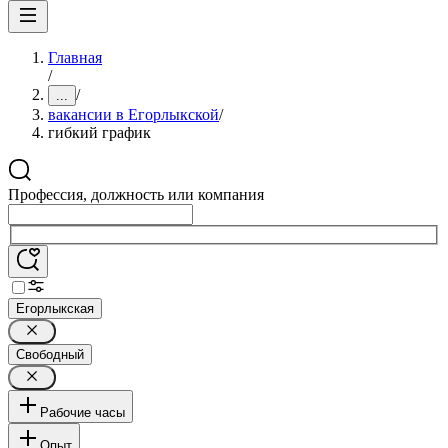
Главная
/
/
...
вакансии в Егорлыкской
/
гибкий график
Профессия, должность или компания
Егорлыкская
Свободный
Рабочие часы
Опыт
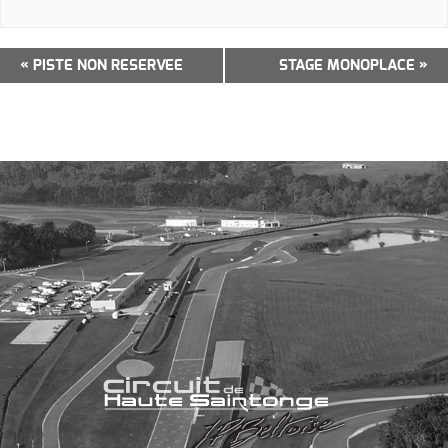
Navigation
«
PISTE NON RESERVEE
STAGE MONOPLACE
»
Évènement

WRITTEN TASK: Give back exactly, and only, the lines from the one holding "Егорлыкская" through the last line of the entries, with every picture omitted.

ANSWER BELOW:
Егорлыкская
Свободный
Рабочие часы
Опыт
Navigation
«
PISTE NON RESERVEE
STAGE MONOPLACE
»
Évènement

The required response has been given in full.